READ: I place myself in the presence of the Lord who wants to encounter me, and I invoke His Holy Spirit, the source of communion of love. I leave my cell phone behind and take with me the Gospel passage on which I have decided to meditate. I read it slowly, with the attention of someone who has received a letter from their loved one, savoring every sentence and trying to encounter the heart of God in Scripture. I listen to the Word of God, not mine: I prepare to meet in dialogue Someone different than me, not another me in a monologue. I reread the passage several times, entering the scene described, and paying attention to what Jesus does and says (what verbs refer to him?). What is the message of the passage?

REFLECT: I speak to God about the passage I read, addressing Him personally, as a friend, and reflecting with Him. I try to connect the content of the Gospel to my life. The Word is always current and it sounds different to our ears every day, because we are always different. What does it say to me today? Am I learning something new (about Jesus, about humanity, about myself)? What do I experience? How do I react?
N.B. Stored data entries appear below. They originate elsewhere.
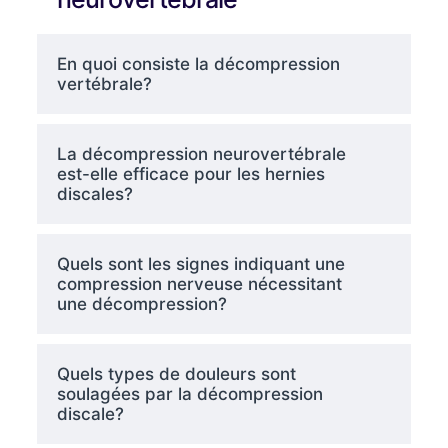
En quoi consiste la décompression
vertébrale?
La décompression neurovertébrale
est-elle efficace pour les hernies
discales?
Quels sont les signes indiquant une
compression nerveuse nécessitant
une décompression?
Quels types de douleurs sont
soulagées par la décompression
discale?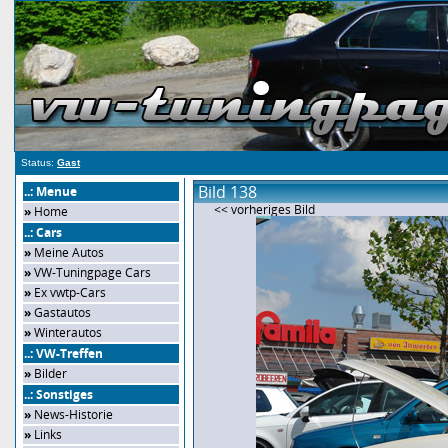
Status:
Gast
Bild 138
..: Menue
<< vorheriges Bild
»
Home
..: Cars
»
Meine Autos
»
VW-Tuningpage Cars
»
Ex vwtp-Cars
»
Gastautos
»
Winterautos
..: VW-Treffen
»
Bilder
..: Sonstiges
»
News-Historie
»
Links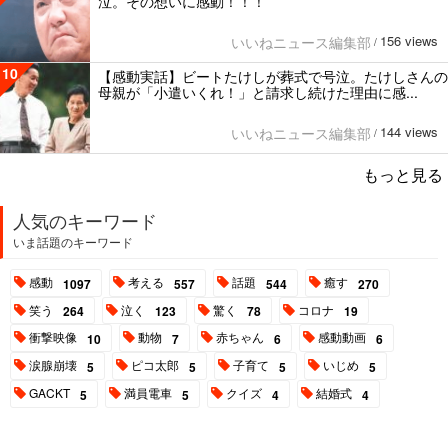
泣。その想いに感動！！！
156 views
いいねニュース編集部
/
10
【感動実話】ビートたけしが葬式で号泣。たけしさんの
母親が「小遣いくれ！」と請求し続けた理由に感...
144 views
いいねニュース編集部
/
もっと見る
人気のキーワード
いま話題のキーワード
感動
考える
話題
癒す
1097
557
544
270
笑う
泣く
驚く
コロナ
264
123
78
19
衝撃映像
動物
赤ちゃん
感動動画
10
7
6
6
涙腺崩壊
ピコ太郎
子育て
いじめ
5
5
5
5
GACKT
満員電車
クイズ
結婚式
5
5
4
4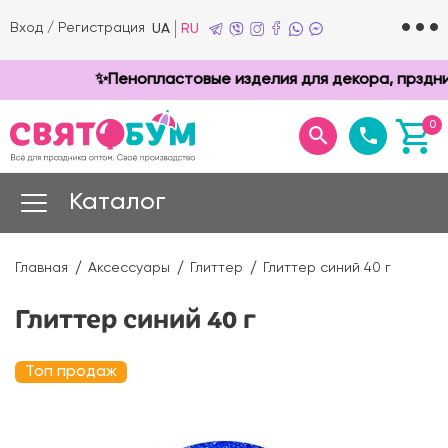
Вход
/
Регистрация
UA
RU
✨Пенопластовые изделия для декора, прздников
0
Каталог
Главная
Аксессуары
Глиттер
Глиттер синий 40 г
Глиттер синий 40 г
Топ продаж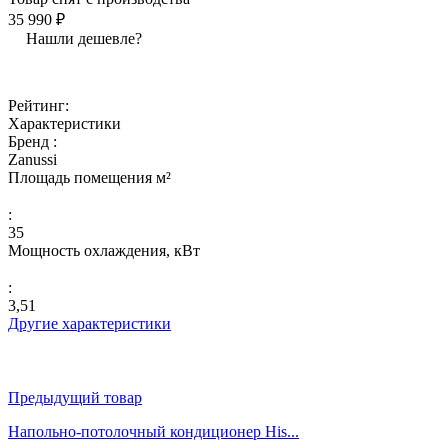
35 990 ₽
Нашли дешевле?
Рейтинг:
Характеристики
Бренд :
Zanussi
Площадь помещения м²
:
35
Мощность охлаждения, кВт
:
3,51
Другие характеристики
Предыдущий товар
Напольно-потолочный кондиционер His...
Do I like what I read? Does it bother me? Do I agree? Does it console me? Does it upset me? Does it offer a new understanding of a situation I am experiencing? What do I want? Very freely and sincerely, I tell God everything that I experience (I can do it by thinking, writing, speaking). I ask him questions, I express perplexity, I ask him for help, I thank him, I praise him, I love him. In the dialogue, I leave some moments of silence in which I listen to Him (who communicates through the Word, the circumstances of my life, and what moves in my heart).

RESPOND: I thank the Lord for the gift of being with Him. I end the moment of prayer with a response to His invitation. I commit to a small and concrete action, suggested by Him, which will translate my prayer into life in the next 24 hours. This will allow the Word to become flesh within me, and prayer will transform me into Christ little by little, which will change an action of my day and gradually my whole person. What has the Lord said to me and given me? How does He speak to me? What intuition entered my heart? What is He inviting me to do? Or to stop doing? How can I respond to the love and light I received in prayer?

Concrete resolution for the month:

  • For those who have recently started praying: This month, are we ready to make a date with God every day? If we are, then here is a good, small, concrete, and verifiable resolution: Starting tomorrow (where? ____ at what time? _____) I will take the Gospel and cultivate friendship with God through the 3 R’s for 20 minutes. (Avoid vague and excessive intentions that are hard to follow through with, that can discourage us instead of transforming us, like: I will pray more every day of my life).
  • For those who have been praying for a while: We give thanks for the gift of prayer that we have received and we make an original gift: We teach others to pray. I cultivate a relationship (how? ______ when? _______) with someone (who? _______) who, wishing to pray, asks, “But how do you do it?” and I propose a half hour together (when? _________ where? ____) in which we go over the 3 R’s step by step.